Assigned to the Atlantic destroyer force out of Newport, Rhode Island, Laub was dispatched 2 to 17 May 1919 to take up position off Newfoundland as plane guard, and navigational aid during the NC-4 transatlantic flight. The destroyer continued exercises off the east coast until 30 June when she sailed for European service. Arriving Brest 17 July, Laub operated with the fleet off Western Europe until she sailed late in August for duty in the eastern Mediterranean. Upon arrival at Constantinople 2 September, Laub operated with the Food Commission, bringing relief to Europe. She sailed for America on the 17th, arriving New York City 4 October. Her stay on the east coast was a brief one as she sailed 2 weeks later to join the Pacific Fleet, arriving San Diego, California 27 November.

From December 1919 until she decommissioned 15 June 1922, Laub performed torpedo experiments and reserve training cruises along the Pacific coast.
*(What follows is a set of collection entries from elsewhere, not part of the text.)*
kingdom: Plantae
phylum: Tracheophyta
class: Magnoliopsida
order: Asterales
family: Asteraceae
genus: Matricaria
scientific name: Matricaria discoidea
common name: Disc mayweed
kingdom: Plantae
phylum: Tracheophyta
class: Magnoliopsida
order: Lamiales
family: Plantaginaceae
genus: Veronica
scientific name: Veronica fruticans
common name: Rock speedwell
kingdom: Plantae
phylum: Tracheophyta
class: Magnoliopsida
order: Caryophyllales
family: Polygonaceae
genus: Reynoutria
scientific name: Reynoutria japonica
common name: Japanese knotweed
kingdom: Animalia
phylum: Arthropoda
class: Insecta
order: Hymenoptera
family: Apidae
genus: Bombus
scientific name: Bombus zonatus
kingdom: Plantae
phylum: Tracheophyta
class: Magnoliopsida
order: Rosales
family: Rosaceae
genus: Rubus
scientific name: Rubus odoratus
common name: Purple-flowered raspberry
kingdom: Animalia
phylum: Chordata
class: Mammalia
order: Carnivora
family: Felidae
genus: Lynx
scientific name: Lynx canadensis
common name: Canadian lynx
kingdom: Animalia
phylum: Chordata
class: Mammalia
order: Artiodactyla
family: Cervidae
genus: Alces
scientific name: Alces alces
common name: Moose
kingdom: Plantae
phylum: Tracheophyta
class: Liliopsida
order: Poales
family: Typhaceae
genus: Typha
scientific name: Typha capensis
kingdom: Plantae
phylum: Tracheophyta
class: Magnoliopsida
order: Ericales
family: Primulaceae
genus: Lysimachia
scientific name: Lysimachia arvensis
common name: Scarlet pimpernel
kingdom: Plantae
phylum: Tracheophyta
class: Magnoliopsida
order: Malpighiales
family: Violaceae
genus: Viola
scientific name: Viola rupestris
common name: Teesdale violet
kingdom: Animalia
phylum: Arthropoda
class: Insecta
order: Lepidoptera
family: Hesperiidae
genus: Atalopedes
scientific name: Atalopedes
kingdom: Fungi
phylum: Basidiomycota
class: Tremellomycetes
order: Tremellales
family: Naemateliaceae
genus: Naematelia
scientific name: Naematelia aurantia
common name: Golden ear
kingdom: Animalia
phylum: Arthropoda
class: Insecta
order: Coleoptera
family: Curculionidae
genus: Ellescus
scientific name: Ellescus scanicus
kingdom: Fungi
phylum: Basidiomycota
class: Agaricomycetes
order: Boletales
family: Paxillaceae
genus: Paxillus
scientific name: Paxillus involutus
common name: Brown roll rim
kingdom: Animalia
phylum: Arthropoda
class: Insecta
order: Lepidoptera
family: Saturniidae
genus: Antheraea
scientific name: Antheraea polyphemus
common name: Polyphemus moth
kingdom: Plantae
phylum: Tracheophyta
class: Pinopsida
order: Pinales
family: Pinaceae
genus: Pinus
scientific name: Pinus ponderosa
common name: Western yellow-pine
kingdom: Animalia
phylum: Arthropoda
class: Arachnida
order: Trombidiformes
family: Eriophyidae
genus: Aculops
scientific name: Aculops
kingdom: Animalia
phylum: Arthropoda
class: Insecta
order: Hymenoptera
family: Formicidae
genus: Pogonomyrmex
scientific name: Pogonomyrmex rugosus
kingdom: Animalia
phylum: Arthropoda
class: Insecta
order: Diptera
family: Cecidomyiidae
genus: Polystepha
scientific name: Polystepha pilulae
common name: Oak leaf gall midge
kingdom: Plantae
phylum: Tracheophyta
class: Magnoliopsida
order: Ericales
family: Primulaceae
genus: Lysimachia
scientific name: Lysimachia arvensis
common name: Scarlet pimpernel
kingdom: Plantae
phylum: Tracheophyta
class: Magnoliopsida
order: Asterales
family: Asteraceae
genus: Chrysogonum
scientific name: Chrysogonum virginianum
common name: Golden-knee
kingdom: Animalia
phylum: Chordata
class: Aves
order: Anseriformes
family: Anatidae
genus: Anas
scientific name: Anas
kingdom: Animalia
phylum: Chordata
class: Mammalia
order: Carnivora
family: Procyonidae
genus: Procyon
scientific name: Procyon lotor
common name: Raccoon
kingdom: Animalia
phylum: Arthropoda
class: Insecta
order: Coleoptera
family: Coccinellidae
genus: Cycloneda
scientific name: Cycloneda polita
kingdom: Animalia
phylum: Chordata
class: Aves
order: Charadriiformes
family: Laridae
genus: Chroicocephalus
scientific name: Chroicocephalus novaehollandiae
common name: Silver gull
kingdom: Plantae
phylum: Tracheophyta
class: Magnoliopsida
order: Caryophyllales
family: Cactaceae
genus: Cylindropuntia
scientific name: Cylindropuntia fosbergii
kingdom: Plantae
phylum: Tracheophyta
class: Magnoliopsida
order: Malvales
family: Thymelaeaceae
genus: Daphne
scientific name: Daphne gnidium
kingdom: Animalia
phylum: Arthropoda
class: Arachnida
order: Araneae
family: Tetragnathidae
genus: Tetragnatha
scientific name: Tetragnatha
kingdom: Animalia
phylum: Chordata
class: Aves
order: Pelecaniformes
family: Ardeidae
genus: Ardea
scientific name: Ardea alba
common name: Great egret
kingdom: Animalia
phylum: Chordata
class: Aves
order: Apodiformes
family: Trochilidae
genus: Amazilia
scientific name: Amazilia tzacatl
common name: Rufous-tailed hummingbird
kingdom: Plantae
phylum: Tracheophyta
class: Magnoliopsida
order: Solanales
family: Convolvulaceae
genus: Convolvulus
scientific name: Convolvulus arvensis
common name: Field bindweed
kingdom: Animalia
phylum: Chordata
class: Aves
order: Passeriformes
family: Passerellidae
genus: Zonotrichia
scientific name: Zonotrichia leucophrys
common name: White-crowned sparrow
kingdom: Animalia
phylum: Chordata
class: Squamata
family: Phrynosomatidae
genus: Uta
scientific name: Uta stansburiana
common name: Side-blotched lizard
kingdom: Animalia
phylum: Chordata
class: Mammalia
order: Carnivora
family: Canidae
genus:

Laub recommissioned 18 December 1939. After shakedown out of San Diego, the destroyer arrived Guantanamo 7 April 1940 to join the Caribbean Neutrality patrol. Following 2 months' duty out of Guantanamo, she sailed to Galveston, Texas, for patrol operations in the Gulf of Mexico. Following 4 months of operations in the gulf and along the Atlantic coast, Laub arrived at Halifax, Nova Scotia, 5 September. She decommissioned there 8 October 1940.

==As HMS Burwell==
Laub was transferred to Great Britain the following day as part of the destroyer-bases agreement. During World War II she served in the Royal Navy protecting Allied shipping in the North Atlantic under the name HMS Burwell. As Burwell was modified for trade convoy escort service by removal of three of the original 4"/50 caliber guns and one of the triple torpedo tube mounts to reduce topside weight for additional depth charge stowage and installation of Hedgehog.
In this role Burwell was engaged in all the duties performed by escort ships; protecting convoys, searching for and attacking U-boats which attacked ships in convoy, and rescuing survivors.

In sixteen months service Burwell escorted 24 Atlantic and three Gibraltar convoys, of which seven were attacked, and she was involved in two major convoy battles; around SC 52 in November 1941 and KMS 10 in March 1943.
A notable incident during this period was her involvement in the capture of the German U-boat U-570 in August 1941.

In October 1943 Burwell was withdrawn to the Reserve and converted to an Air target Ship. She continued in this function until January 1945 when she was withdrawn completely and laid up.
In March 1947 Burwell was sold for scrap.